If the radius of a sphere decreases by 0.1%, find the percentage decrease in the surface area and volume

Let's assume the original radius of the sphere is r.
The surface area of a sphere is given by the formula 4πr².
The volume of a sphere is given by the formula (4/3)πr³.

If the radius decreases by 0.1%, the new radius would be (r - 0.1/100 * r) = (r - 0.001r) = 0.999r.
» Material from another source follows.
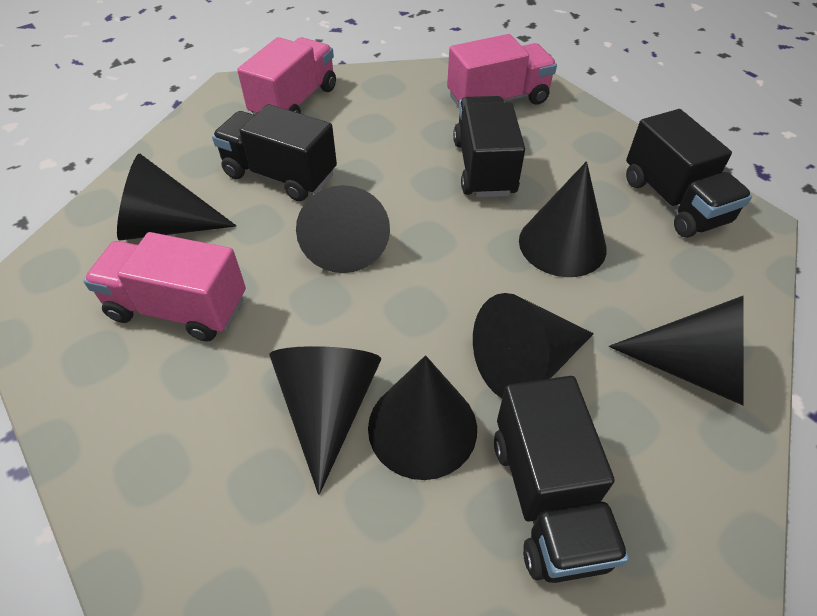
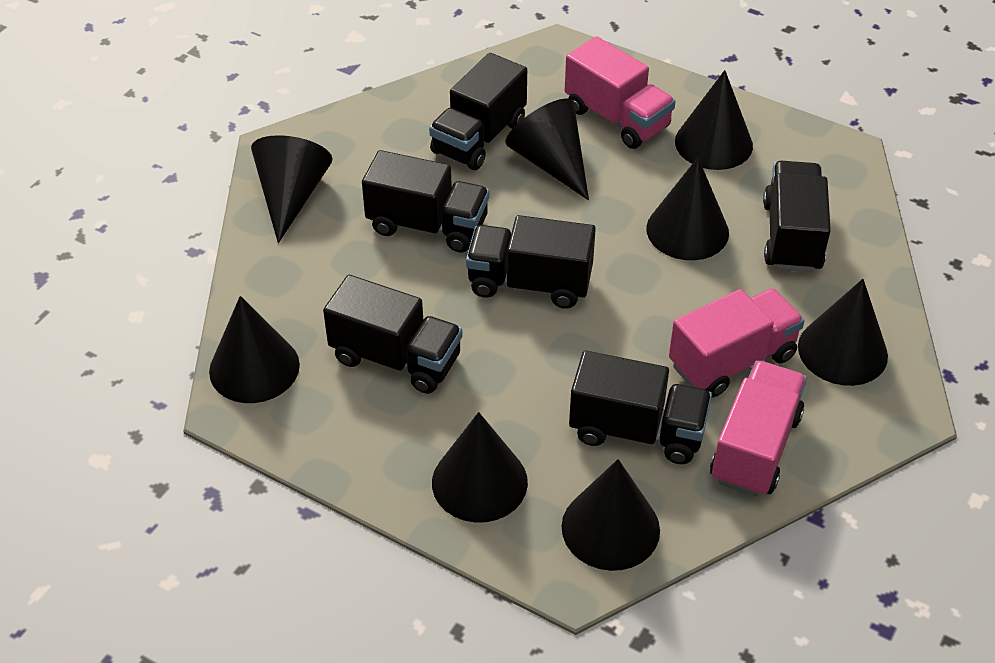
black cone: [117,154,237,240] [270,346,381,495] [296,185,390,273] [368,355,477,480] [473,293,594,398] [519,161,607,277] [609,296,744,406] = 7 -> [209,296,300,403] [251,135,333,243] [432,412,528,523] [505,98,589,200] [562,459,660,571] [646,157,729,260] [675,70,753,170] [798,279,888,386] = 8
black truck: [212,104,337,201] [453,96,525,197] [494,376,629,583] [626,109,752,238] = 4 -> [323,275,463,394] [362,150,489,253] [429,53,527,170] [466,215,596,309] [569,351,712,464] [763,161,831,272] = 6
1. Percentage Decrease in Surface Area:
New surface area = 4π(0.999r)² = 3.996πr²
% decrease in surface area = ((4πr² - 3.996πr²)/ (4πr²)) × 100%
= ((0.004πr²)/ (4πr²)) × 100%
= 0.1%

Therefore, the surface area of the sphere decreases by 0.1%.

2. Percentage Decrease in Volume:
New volume = (4/3)π(0.999r)³ = 0.999π(4/3)r³ = (0.999)(4/3)πr³
% decrease in volume = ((4/3)πr³ - (0.999)(4/3)πr³)/ ((4/3)πr³) × 100%
= ((4/3)πr³ - (3.996/3)πr³)/ ((4/3)πr³) × 100%
= (0.004/3) × 100%
≈ 0.1333%

Therefore, the volume of the sphere decreases by approximately 0.1333%.